Embora esteja constatado que há parcialidade e discriminação humana, intencional ou não, na seleção e contratação das empresas; a discriminação algorítmica vem se consolidando como um dos grandes temores no mundo do trabalho, porque ao invés de tornarem neutras, possam dar continuidade a essas discrepâncias. A Constituição Federal de 1988, no artigo 5º, Caput, assegura que “Todos são iguais perante a lei, sem distinção de qualquer natureza, garantindo-se aos brasileiros e residentes no País a inviolabilidade do direito à vida, à liberdade, à igualdade, à segurança e à propriedade, nos termos seguintes;”. No mesmo sentido, a LGPD (Lei 13.709/2018), no artigo 6º, IX , estabelece a não discriminação, considerando a” impossibilidade de realização do tratamento para fins discriminatórios ilícitos ou abusivos”. Mas, esse arcabouço legal será suficiente para delimitar os julgamentos demandados pelos algoritmos? Ou m ais uma vez nos defrontamos com a necessidade de termos leis e processos que garantam mais transparência.

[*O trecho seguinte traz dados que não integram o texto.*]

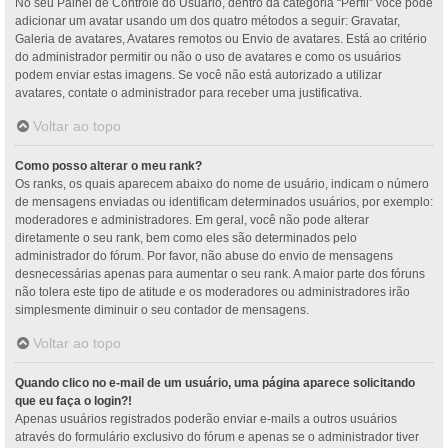
No seu Painel de Controle do Usuário, dentro da categoria “Perfil” você pode
adicionar um avatar usando um dos quatro métodos a seguir: Gravatar,
Galeria de avatares, Avatares remotos ou Envio de avatares. Está ao critério
do administrador permitir ou não o uso de avatares e como os usuários
podem enviar estas imagens. Se você não está autorizado a utilizar
avatares, contate o administrador para receber uma justificativa.
Voltar ao topo
Como posso alterar o meu rank?
Os ranks, os quais aparecem abaixo do nome de usuário, indicam o número
de mensagens enviadas ou identificam determinados usuários, por exemplo:
moderadores e administradores. Em geral, você não pode alterar
diretamente o seu rank, bem como eles são determinados pelo
administrador do fórum. Por favor, não abuse do envio de mensagens
desnecessárias apenas para aumentar o seu rank. A maior parte dos fóruns
não tolera este tipo de atitude e os moderadores ou administradores irão
simplesmente diminuir o seu contador de mensagens.
Voltar ao topo
Quando clico no e-mail de um usuário, uma página aparece solicitando
que eu faça o login?!
Apenas usuários registrados poderão enviar e-mails a outros usuários
através do formulário exclusivo do fórum e apenas se o administrador tiver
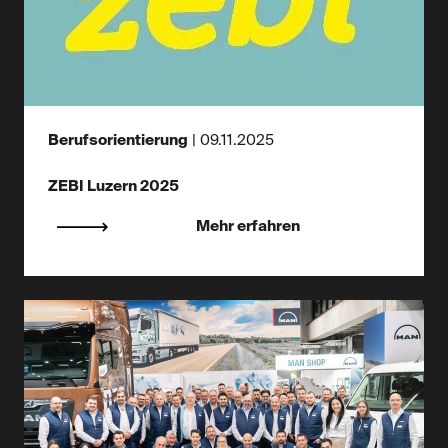
Berufsorientierung
|
09.11.2025
ZEBI Luzern 2025
Mehr erfahren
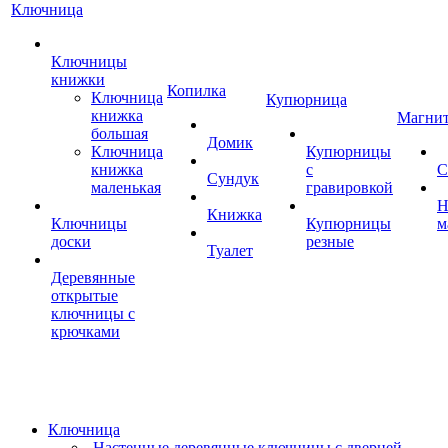
Ключница
Ключницы
книжки
Копилка
Ключница
Купюрница
книжка
Магни
большая
Домик
Ключница
Купюрницы
книжка
с
С
Сундук
маленькая
гравировкой
Н
Книжка
Ключницы
Купюрницы
м
доски
резные
Туалет
Деревянные
открытые
ключницы с
крючками
Ключница
Настенные деревянные ключницы с дверцей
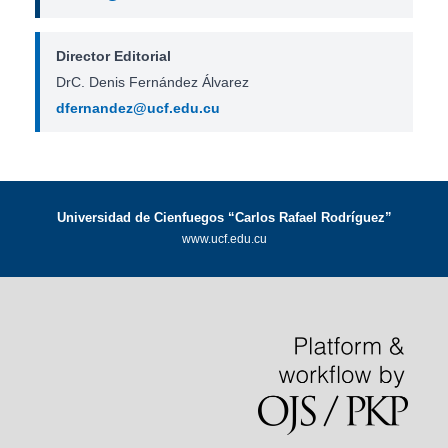
Director Editorial
DrC. Denis Fernández Álvarez
dfernandez@ucf.edu.cu
Universidad de Cienfuegos “Carlos Rafael Rodríguez”
www.ucf.edu.cu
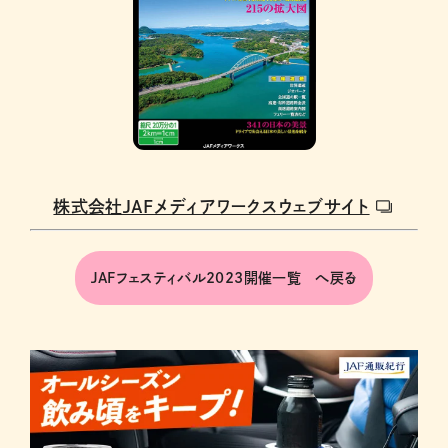
株式会社JAFメディアワークスウェブサイト
JAFフェスティバル2023開催一覧 へ戻る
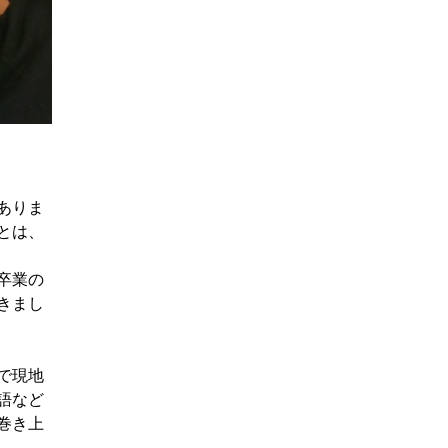
ありま
とは、
卒業の
きまし
で現地
語など
巻き上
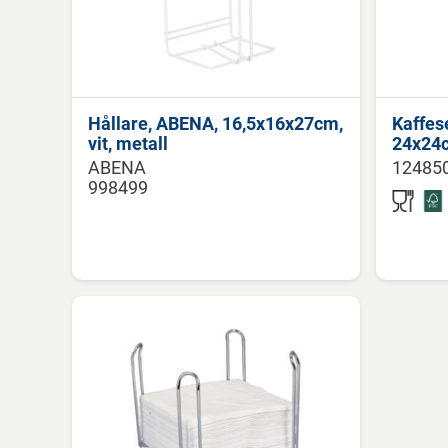
Hållare, ABENA, 16,5x16x27cm,
Kaffese
vit, metall
24x24cm
ABENA
12485
998499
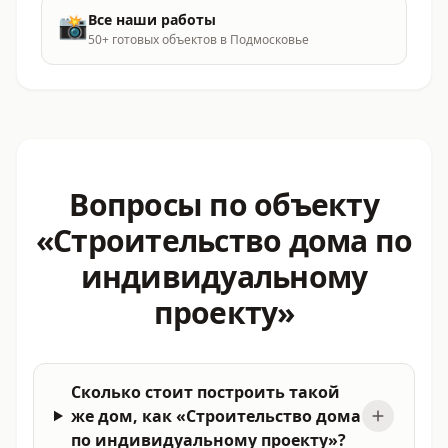
📸
Все наши работы
50+ готовых объектов в Подмосковье
Вопросы по объекту
«Строительство дома по
индивидуальному
проекту»
Сколько стоит построить такой
же дом, как «Строительство дома
по индивидуальному проекту»?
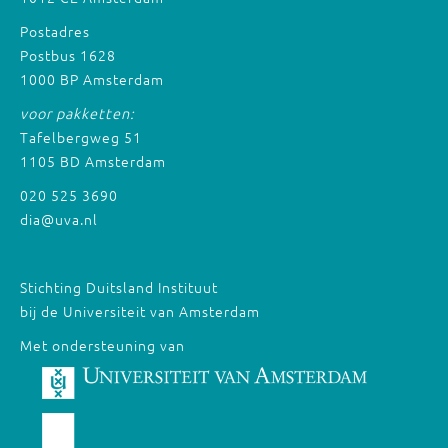
Postadres
Postbus 1628
1000 BP Amsterdam
voor pakketten:
Tafelbergweg 51
1105 BD Amsterdam
020 525 3690
dia@uva.nl
Stichting Duitsland Instituut
bij de Universiteit van Amsterdam
Met ondersteuning van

Um caso trabalhista envolvendo discriminação algorítmica chegou aos tribunais italianos, que seguem a Convenção de Proteção de Dados 108+ do Conselho da Europa e a GDPR (Regulamento Geral sobre Proteção de Dados). O processo considerou discriminatório o algoritmo de um APP de entrega de alimentos, que classificava o turno dos trabalhadores segundo sua “confiabilidade” . Essa confiança era medida pela assiduidade nos turnos. Ou seja, não levava em consideração as justificativas do entregador para não cumprir determinado turno, como por exemplo estar doente. E , dessa forma, quem faltasse, independente do motivo, era classificado como “menos confiável”.

No que tange às normas brasileiras, estão previstas no artigo 473 da CLT as hipóteses onde o empregado pode se ausentar do trabalho sem prejuízo no salário, como por exemplo, quando tiver que comparecer em juízo e no caso de doação voluntária de sangue, dentre outras, e há também as faltas justificadas, como por exemplo, no caso de apresentação de atestado. Além destas normas podem constar outros ajustes referentes a este tema nos acordos e convenções coletivas do sindicato da categoria e da empresa. Acaso a empresa identifique algum empregado que esteja faltando além dos limites da razoabilidade, um acompanhamento próximo a esse empregado deve ser realizado a fim de identificar se a empresa pode auxiliá-lo de alguma forma, até mesmo considerando que as faltas que não forem justificadas podem ter impacto direto ao período das férias e ao DSR, bem como em todo o impacto que estas ausências podem ocasionar para a empresa.

O que temos acompanhado nos últimos anos é uma mudança na postura do Legislativo e do Executivo que agora agem ativamente, ao invés de simplesmente coibirem, aprovando e promulgando leis trabalhistas efetivas que se adequem a novas situações e visem incluir grupos sociais minoritários, como por exemplo aqueles voltados as pessoas com deficiência, conforme preceitua o artigo 93 da lei 8.213/91. Além disto, temos algumas outras leis esparsas. O Brasil ratificou a Convenção nº 111 da OIT, que proíbe qualquer tipo de discriminação no ambiente de trabalho. Temos também a lei 9029/95 que trata das admissões discriminatórias e o Decreto 3.298/99 que regulamenta a lei 7.853/89 relativas à Política Nacional de Integração dos PcD’s, além da Súmula 443 do TST que proíbe a dispensa discriminatória em razão de doenças graves que causem estigma ou preconceito, no ambiente de trabalho. Agora, todo esse arcabouço legal terá de caber dentro da resposta ofertada pelos algoritmos na seleção e recrutamento, avaliação e dispensa de pessoas, que configuram uma nova realidade.

Tereza Ribeiro é advogada, sócia da Lee, Brock, Camargo Advogados (LBCA) e especialista em Direito Trabalhista.
Santamaria N. Silveira é jornalista, head de conteúdo da LBCA e presidente do Subcomitê de Afrodescendentes do escritório.

¹ Disponível em : https://edu.gcfglobal.org/en/computer- science/algorithms/1/&prev=search&pto=aue

² No Brasil, há em tramitação no Senado Federal Projetos de Lei que visam regular o uso da Inteligência Artificial (PL 5051/2019) e instituir a Política Nacional de Inteligência Artificial (PP 5691/2019).